You’ll also want to learn about the many innovative and healthy ways to deal with weeds too.
Yet, for those few who do want their city yard to look healthy and verdant, a lawn is a must. The problem is that growing grass in city soil isn’t necessarily easy, and maintaining a small plot can be a serious chore.
Though a lovely lawn is certainly attractive and will increase a building’s value, property owners need to be careful about how they install their grass to ensure it looks and lives well.
Choose the Right Grass Variety
The first big lawn lesson city-slickers need to learn is this: Not all grass is the same. There are hundreds of varieties of grass for different climates, soil types, pest control issues and more. Some different types of grass boast different looks, with different blade widths, lengths, and colors.
Unfortunately, it’s impossible to make one grass variety recommendation for all urban environments; there is too much variation in growing conditions around the world, even within cities. Thus, homeowners might look for the best match in this list:
- Tall Fescue. Perhaps the most variable of all lawn types, tall fescue can come in high shade-tolerant varieties (like Rembrandt) as well as drought- and heat-resistant varieties (like Crossfire III). It is possible to obtain a fescue mix, with several varieties growing in the same patch. Fescue grows best in colder climates, like the Northeast.
- Zoysia grass. Incredibly resistant to pests, disease, and dryness, Zoysia is not particularly tolerant of cold. It is possible to find winter-hardy varieties, like Meyer, Zenith, and Compadre, but Zoysia is still best planted in the warm South. This grass does grow relatively slowly, but that’s why it remains so strong against threats.
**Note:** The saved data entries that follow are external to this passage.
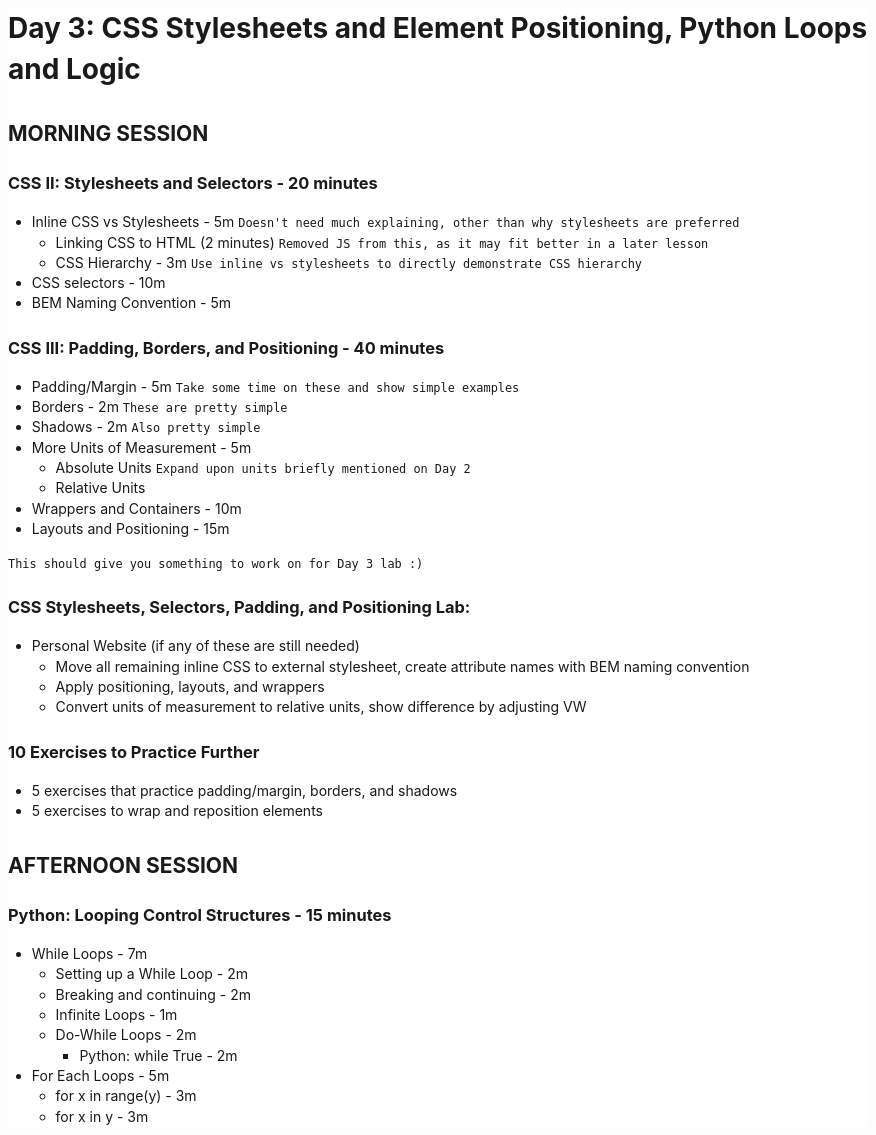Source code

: 
# Day 3: CSS Stylesheets and Element Positioning, Python Loops and Logic
## MORNING SESSION
### CSS II: Stylesheets and Selectors - 20 minutes
* Inline CSS vs Stylesheets - 5m    `Doesn't need much explaining, other than why stylesheets are preferred`
  * Linking CSS to HTML (2 minutes) `Removed JS from this, as it may fit better in a later lesson`
  * CSS Hierarchy - 3m              `Use inline vs stylesheets to directly demonstrate CSS hierarchy`
* CSS selectors - 10m
* BEM Naming Convention - 5m

### CSS III: Padding, Borders, and Positioning - 40 minutes
* Padding/Margin - 5m       `Take some time on these and show simple examples`
* Borders - 2m              `These are pretty simple`
* Shadows - 2m              `Also pretty simple`
* More Units of Measurement - 5m
  * Absolute Units          `Expand upon units briefly mentioned on Day 2`
  * Relative Units
* Wrappers and Containers - 10m
* Layouts and Positioning - 15m

`This should give you something to work on for Day 3 lab :) `
### CSS Stylesheets, Selectors, Padding, and Positioning Lab:
* Personal Website (if any of these are still needed)
  * Move all remaining inline CSS to external stylesheet, create attribute names with BEM naming convention
  * Apply positioning, layouts, and wrappers
  * Convert units of measurement to relative units, show difference by adjusting VW


### 10 Exercises to Practice Further
* 5 exercises that practice padding/margin, borders, and shadows
* 5 exercises to wrap and reposition elements


## AFTERNOON SESSION
### Python: Looping Control Structures - 15 minutes
* While Loops - 7m
  * Setting up a While Loop - 2m
  * Breaking and continuing - 2m
  * Infinite Loops - 1m
  * Do-While Loops - 2m
    * Python: while True - 2m
* For Each Loops - 5m
  * for x in range(y) - 3m
  * for x in y - 3m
- Augustine grass. One of the only grasses that enjoy sandy soil, St. Augustine needs a bright sun to thrive. With larger, longer blades, this grass is susceptible to insects and foot traffic, so it shouldn’t be planted in an area that will often be trampled. Typically, St. Augustine is seen in the deep South, like around the Gulf.
- Bermuda grass. Called a warm-season grass, Bermuda also prefers bright, full sun for much of the year and can easily withstand drought. However, Bermuda grass is extremely aggressive in its spread, which means homeowners will likely need a Philly lawn mowing service (or a lawn care provider in their city) to keep the grass under control.
- Buffalo grass. The only variation on this list that is native to the American continent, buffalo grass needs almost no water or fertilizer. However, it also doesn’t grow very dense, which means it isn’t traditionally attractive enough for most homeowners.
Invest in Quality Soil
Typically, the soil in cities is poor. This is usually for one of two reasons: Either nothing has grown in the dirt for decades, meaning it is filled with toxins, or it has grown the same plants for eons, and the soil is utterly lacking in a few critical types of nutrients. To grow quickly and thickly, grass needs a handful of macronutrients:
Then, it also needs a good grip of micronutrients, such as boron, zinc, molybdenum, and manganese. It’s not wise to simply spray existing dirt with raw elements; instead, homeowners need to put these nutrients into the ground in a way future grass will be able to use them.
A good start is working organic matter, like aged manure or compost, into the soil to attract the microorganisms that produce nitrogen, phosphorus, and other compounds as waste products.
Homeowners should also work to turn their soil somewhat regularly before they deposit any seed or sod, to push air into the dirt. Finally, healthy soil is about 25 percent water, so homeowners should try to moisten their soil on a regular basis — ideally in the same patterns, they will eventually water their lawn.
It’s easy to add nutrients to the soil, but it is almost impossible to change the soil’s texture and type. Thus, homeowners might want to send a sample of their soil to a laboratory to better understand its structure. Then, they can make a more informed decision with regards to grass variety and ensure the lawn grows healthily for a lifetime.